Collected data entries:
● ● ● ● ●

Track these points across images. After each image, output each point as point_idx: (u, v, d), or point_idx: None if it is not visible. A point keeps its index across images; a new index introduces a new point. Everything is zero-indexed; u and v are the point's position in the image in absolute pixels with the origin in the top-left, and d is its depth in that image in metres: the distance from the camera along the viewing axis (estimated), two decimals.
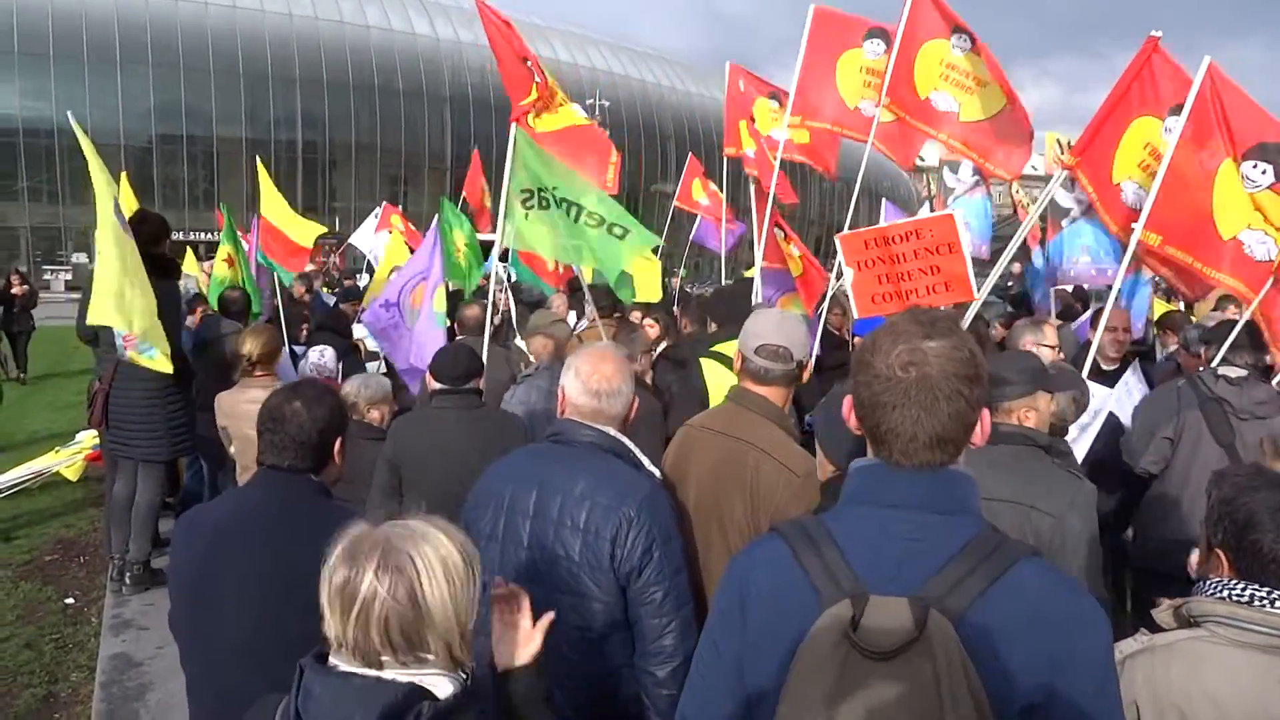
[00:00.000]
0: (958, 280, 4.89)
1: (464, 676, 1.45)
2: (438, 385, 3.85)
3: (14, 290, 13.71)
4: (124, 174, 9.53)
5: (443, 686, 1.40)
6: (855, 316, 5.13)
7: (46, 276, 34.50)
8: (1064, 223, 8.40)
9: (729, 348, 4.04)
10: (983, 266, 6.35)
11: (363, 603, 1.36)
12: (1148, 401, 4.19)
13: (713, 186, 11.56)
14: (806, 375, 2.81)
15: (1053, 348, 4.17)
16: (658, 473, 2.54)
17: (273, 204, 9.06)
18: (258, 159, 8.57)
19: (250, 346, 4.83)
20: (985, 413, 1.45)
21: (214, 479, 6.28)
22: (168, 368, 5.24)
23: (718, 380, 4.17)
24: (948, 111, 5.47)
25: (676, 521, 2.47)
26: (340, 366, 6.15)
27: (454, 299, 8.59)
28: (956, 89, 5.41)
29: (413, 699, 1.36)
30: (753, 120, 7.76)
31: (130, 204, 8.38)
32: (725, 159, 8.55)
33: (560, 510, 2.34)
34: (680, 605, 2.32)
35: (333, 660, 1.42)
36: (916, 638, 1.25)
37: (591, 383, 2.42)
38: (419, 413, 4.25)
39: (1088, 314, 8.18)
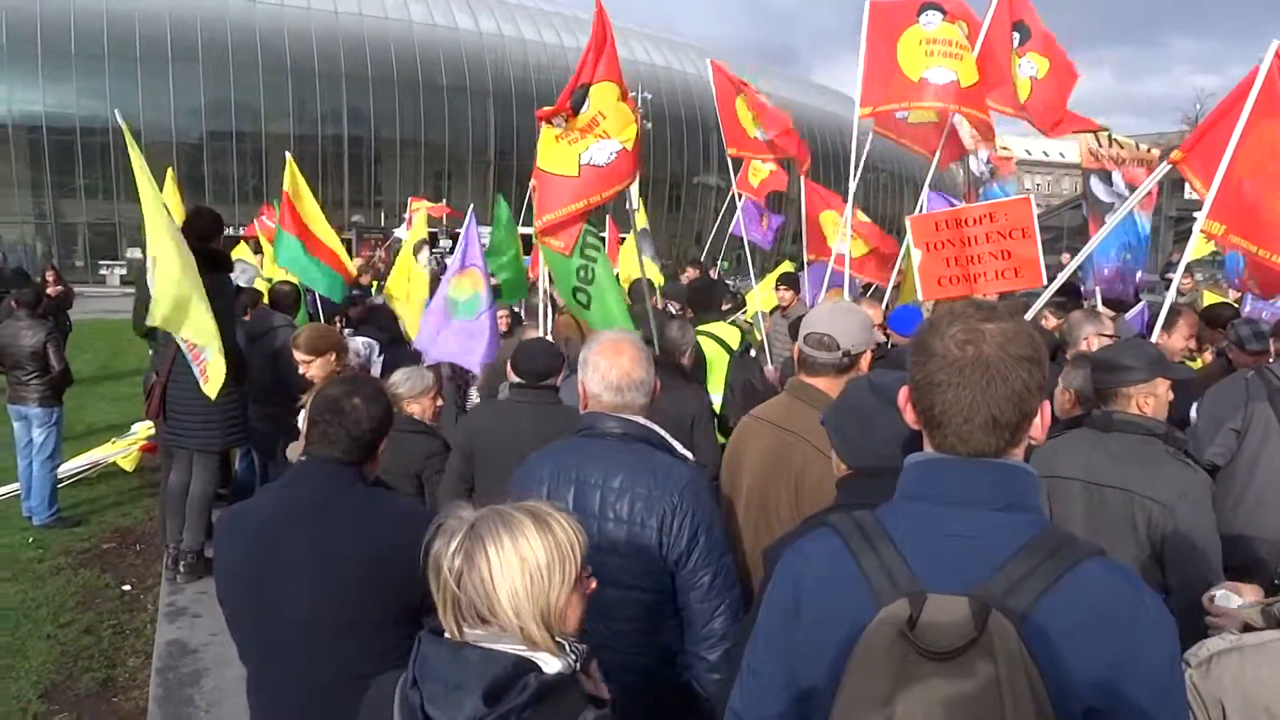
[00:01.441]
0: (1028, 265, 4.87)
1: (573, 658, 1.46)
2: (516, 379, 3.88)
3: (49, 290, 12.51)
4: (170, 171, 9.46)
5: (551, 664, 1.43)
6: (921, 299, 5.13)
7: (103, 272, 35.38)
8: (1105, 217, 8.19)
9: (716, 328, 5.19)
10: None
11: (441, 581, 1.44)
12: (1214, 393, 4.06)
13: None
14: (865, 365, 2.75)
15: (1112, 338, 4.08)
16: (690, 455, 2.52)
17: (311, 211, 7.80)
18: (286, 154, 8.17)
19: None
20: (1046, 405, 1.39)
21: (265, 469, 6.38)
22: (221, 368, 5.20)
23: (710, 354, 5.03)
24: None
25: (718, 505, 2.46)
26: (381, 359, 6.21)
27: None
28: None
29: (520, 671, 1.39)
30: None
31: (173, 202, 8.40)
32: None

● ● ● ● ●

- Problem -
From the entries above, print the lines beginning at the one with "34: (680, 605, 2.32)" and stopping after the one with "39: (1088, 314, 8.18)", exactly as written and with nothing else.

- Output -
34: (680, 605, 2.32)
35: (333, 660, 1.42)
36: (916, 638, 1.25)
37: (591, 383, 2.42)
38: (419, 413, 4.25)
39: (1088, 314, 8.18)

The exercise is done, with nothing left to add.